School was a special blend of torture and release. All the other kids were normal and happy, but he couldn’t befriend any of them, because if he started coughing it would put them in danger. They were always laughing and cheerful. It hurt to be around them when his world was so bleak. But Kate was different. He didn’t need to befriend Kate to compete with her. For a few hours each day he was released from worrying about the plague growing in his lungs and could indulge in the thrill of matching his wits against the smartest girl he ever met.

“After a few years, I started feeling better. Mrs. Kendall swore it was her cooking. She always made me eat second helpings of beef and milk. She insisted it was good for tuberculosis. I ate because it was hard to keep weight on. Senator Campbell used to joke about his soaring grocery bill. He must have written something to my father, because that was the month the Black Angus steer was delivered.”

Kate winced. “I’m so sorry I teased you about that.”

He clasped his hand over hers. Her hand was so slim in his palm, and he traced his thumb over the back of it. “Don’t worry about it, Kate. Anyway, I think there was some truth to Mrs. Kendall’s idea about diet. When I left for college, my lungs were clear. I went to a specialist in Boston, and he said I showed no signs of tuberculosis. I was finally able to gain some weight, and my skin started to hold its color. My strength returned. During those years I felt . . .”

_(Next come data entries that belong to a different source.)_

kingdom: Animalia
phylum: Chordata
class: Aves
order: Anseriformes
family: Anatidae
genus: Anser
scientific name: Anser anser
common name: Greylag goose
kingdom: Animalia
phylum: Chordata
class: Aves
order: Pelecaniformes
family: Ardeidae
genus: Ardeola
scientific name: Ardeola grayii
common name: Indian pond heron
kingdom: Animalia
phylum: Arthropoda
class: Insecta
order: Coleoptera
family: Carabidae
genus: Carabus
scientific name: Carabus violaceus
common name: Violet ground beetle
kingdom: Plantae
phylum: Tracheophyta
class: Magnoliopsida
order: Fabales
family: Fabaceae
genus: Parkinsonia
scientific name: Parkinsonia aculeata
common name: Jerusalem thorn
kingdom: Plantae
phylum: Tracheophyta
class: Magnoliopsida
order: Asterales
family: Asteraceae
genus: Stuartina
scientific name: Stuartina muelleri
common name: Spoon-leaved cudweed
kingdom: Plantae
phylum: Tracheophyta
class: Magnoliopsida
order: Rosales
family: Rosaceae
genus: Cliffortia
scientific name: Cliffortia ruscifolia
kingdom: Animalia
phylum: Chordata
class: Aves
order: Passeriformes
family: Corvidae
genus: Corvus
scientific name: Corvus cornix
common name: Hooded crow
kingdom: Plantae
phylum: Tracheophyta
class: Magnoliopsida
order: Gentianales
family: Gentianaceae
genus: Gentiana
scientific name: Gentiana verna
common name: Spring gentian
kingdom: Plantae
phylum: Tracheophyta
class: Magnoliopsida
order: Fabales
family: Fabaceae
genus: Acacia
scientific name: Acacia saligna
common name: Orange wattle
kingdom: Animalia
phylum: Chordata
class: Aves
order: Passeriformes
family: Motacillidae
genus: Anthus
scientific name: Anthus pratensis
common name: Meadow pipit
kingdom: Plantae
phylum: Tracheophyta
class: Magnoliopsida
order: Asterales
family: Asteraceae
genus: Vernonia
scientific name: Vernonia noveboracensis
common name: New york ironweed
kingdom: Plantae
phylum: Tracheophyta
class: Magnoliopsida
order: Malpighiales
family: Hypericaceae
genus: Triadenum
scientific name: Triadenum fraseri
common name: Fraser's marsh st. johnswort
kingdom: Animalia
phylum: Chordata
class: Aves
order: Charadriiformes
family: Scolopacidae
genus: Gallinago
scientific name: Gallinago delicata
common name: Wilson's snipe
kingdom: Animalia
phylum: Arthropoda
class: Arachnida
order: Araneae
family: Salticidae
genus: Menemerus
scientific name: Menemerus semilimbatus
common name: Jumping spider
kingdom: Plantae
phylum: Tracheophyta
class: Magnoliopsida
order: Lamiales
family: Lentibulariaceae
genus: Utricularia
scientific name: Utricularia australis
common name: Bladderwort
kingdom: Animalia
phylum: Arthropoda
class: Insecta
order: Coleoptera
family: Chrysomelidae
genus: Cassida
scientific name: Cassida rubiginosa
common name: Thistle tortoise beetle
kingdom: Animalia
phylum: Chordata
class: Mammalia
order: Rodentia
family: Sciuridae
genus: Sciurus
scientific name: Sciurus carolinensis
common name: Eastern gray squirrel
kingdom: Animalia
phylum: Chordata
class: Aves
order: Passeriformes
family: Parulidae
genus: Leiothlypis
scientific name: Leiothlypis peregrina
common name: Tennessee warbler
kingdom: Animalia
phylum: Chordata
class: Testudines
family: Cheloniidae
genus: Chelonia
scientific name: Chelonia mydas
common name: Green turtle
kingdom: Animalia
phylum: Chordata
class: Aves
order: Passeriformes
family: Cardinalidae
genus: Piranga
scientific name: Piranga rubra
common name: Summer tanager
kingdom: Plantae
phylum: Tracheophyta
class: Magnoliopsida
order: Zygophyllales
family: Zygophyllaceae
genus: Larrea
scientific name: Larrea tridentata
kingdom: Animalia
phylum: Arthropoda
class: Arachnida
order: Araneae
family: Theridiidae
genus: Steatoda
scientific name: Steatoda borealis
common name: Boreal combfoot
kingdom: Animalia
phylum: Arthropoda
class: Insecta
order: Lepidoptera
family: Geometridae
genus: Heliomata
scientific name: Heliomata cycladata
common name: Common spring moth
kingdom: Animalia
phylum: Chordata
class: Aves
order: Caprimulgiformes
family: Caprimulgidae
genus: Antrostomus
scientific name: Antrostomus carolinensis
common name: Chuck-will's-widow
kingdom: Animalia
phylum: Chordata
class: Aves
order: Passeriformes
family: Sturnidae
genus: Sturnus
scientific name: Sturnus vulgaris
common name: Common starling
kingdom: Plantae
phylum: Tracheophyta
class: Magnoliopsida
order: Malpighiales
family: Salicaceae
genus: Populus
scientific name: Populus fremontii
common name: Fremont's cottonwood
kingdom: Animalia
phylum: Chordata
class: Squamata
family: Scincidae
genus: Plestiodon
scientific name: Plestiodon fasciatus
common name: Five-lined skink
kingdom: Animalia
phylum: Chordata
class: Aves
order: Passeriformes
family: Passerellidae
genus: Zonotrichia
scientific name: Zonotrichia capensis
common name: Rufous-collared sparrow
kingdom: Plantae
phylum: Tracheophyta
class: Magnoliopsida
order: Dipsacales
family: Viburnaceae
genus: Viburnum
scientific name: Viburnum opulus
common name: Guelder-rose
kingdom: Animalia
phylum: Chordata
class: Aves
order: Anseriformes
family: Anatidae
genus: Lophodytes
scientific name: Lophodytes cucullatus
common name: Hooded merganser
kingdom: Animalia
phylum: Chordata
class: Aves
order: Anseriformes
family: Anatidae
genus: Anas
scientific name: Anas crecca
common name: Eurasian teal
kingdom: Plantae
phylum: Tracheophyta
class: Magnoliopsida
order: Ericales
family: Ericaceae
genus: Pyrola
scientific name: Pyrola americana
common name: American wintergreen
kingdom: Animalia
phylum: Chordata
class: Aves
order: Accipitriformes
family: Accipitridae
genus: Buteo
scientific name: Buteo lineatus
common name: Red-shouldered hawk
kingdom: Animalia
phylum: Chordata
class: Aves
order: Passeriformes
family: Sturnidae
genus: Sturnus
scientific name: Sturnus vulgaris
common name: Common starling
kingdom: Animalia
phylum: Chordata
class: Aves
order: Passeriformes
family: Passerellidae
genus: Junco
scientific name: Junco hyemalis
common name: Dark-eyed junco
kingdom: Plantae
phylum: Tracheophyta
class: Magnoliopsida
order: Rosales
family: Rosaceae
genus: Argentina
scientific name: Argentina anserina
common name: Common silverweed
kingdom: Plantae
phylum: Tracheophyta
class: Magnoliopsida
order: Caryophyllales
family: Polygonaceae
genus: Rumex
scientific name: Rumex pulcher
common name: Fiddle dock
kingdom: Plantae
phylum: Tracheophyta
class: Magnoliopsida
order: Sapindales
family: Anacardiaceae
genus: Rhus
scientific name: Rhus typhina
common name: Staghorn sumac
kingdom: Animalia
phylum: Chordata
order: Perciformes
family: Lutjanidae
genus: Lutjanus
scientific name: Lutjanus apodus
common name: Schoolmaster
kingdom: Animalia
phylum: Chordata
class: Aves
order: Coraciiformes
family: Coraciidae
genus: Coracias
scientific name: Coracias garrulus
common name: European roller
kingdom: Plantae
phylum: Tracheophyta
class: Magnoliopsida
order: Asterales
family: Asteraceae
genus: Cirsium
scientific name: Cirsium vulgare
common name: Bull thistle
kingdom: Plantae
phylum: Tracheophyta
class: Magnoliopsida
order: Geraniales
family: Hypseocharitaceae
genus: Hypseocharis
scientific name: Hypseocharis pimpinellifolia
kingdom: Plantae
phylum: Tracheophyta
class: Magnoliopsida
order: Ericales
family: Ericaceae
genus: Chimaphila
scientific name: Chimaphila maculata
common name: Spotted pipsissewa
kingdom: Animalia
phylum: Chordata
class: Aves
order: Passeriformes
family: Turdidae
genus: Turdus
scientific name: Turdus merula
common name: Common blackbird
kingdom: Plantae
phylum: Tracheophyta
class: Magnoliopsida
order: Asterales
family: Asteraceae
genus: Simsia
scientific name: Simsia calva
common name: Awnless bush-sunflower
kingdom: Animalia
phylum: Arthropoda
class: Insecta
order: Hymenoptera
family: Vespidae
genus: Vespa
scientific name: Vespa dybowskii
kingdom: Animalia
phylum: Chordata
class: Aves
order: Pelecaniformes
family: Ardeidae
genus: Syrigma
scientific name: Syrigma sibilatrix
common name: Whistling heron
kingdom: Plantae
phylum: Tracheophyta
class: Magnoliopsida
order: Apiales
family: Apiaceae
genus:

It wouldn’t be fair to tell Kate what going to Harvard felt like. The return of his health at the same time he was able to bask in the joy of rigorous academic study was exhilarating. He was among the tiny fraction of tubercular patients who’d been liberated from a death sentence. The world stretched out before him like an endless feast of learning, discovery, and opportunity. It was as if every blessing in the world had been simultaneously showered on him.